Electronic design files:
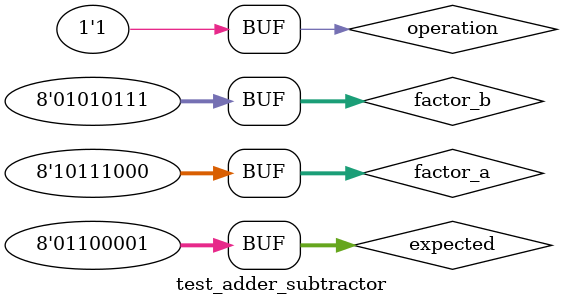
<source format=v>
`timescale 1ns/1ps

/* módulo de teste para a rom */
module test_adder_subtractor;
	reg [7:0] factor_a;
	reg [7:0] factor_b;
	reg operation;
	reg [7:0] expected;
    wire signed [7:0] result;
	
	// instância da Unit Under Test
	adder_subtractor uut(
		.factor_a(factor_a),
		.factor_b(factor_b),
		.operation(operation),
        .result(result)
	);
	
	// 
	initial begin
		factor_a = 8'b00110110;
		factor_b = 8'b00010101;
		operation = 0;
		expected = 8'b01001011;
		$monitor("a = %B; b = %B; operation = %B; result = %B; expected = %B", factor_a, factor_b, operation, result, expected);
		#100;

		factor_a = 8'b00110110;
		factor_b = 8'b00010101;
		operation = 1;
		expected = 8'b00100001;
		$monitor("a = %B; b = %B; operation = %B; result = %B; expected = %B", factor_a, factor_b, operation, result, expected);
		#100;

		factor_a = 8'b10111000;
		factor_b = 8'b01010111;
		operation = 0;
		expected = 8'b00001111;
		$monitor("a = %B; b = %B; operation = %B; result = %B; expected = %B", factor_a, factor_b, operation, result, expected);
		#100;

		factor_a = 8'b10111000;
		factor_b = 8'b01010111;
		operation = 1;
		expected = 8'b01100001;
		$monitor("a = %B; b = %B; operation = %B; result = %B; expected = %B", factor_a, factor_b, operation, result, expected);
		#100;

	end
endmodule
</source>
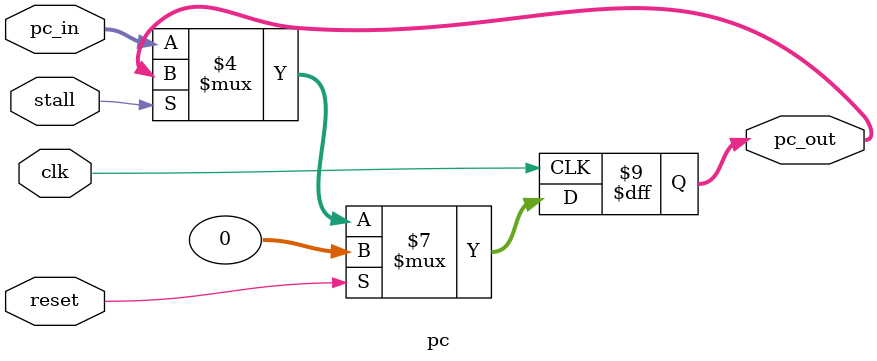
<source format=v>
`timescale 1ns / 1ps
module pc(
    input clk,
    input reset,
    input stall,
    input [31:0] pc_in,
    output reg [31:0] pc_out
);

initial begin
    pc_out <= 32'b0; //loader地址
end

always @(negedge clk) begin
    if (reset) begin
    	pc_out <= 32'b0; //loader地址
    end
    else if (!stall) begin
    	pc_out <= pc_in;
    end 	
end

endmodule

</source>
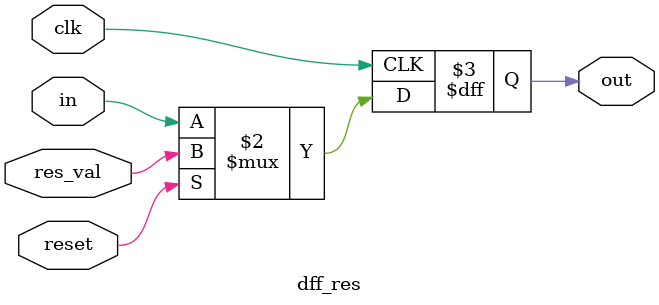
<source format=v>
/*
See Lfsr5 for explanations.

Build a 32-bit Galois LFSR with taps at bit positions 32, 22, 2, and 1.
*/


module top_module(
    input clk,
    input reset,    // Active-high synchronous reset to 32'h1
    output [31:0] q
); 

    dff_res dffs [31:0] (
        .clk({32{clk}}),
        .reset({32{reset}}),
        .res_val(32'h1),
        .in({q[0], q[31:23], q[22] ^ q[0], q[21:3], q[2] ^ q[0], q[1] ^ q[0]}),
        .out(q)
    );

endmodule



module dff_res (
    input clk,
    input reset,
    input res_val,
    input in,
    output out
);

    always @(posedge clk) begin
        out <= (reset) ? res_val : in;
    end

endmodule
</source>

Your instructions: Show a copy of each line from the records above in which the string "always" occurs.

Finished exercise:
always @(negedge clk) begin
    always @(posedge clk) begin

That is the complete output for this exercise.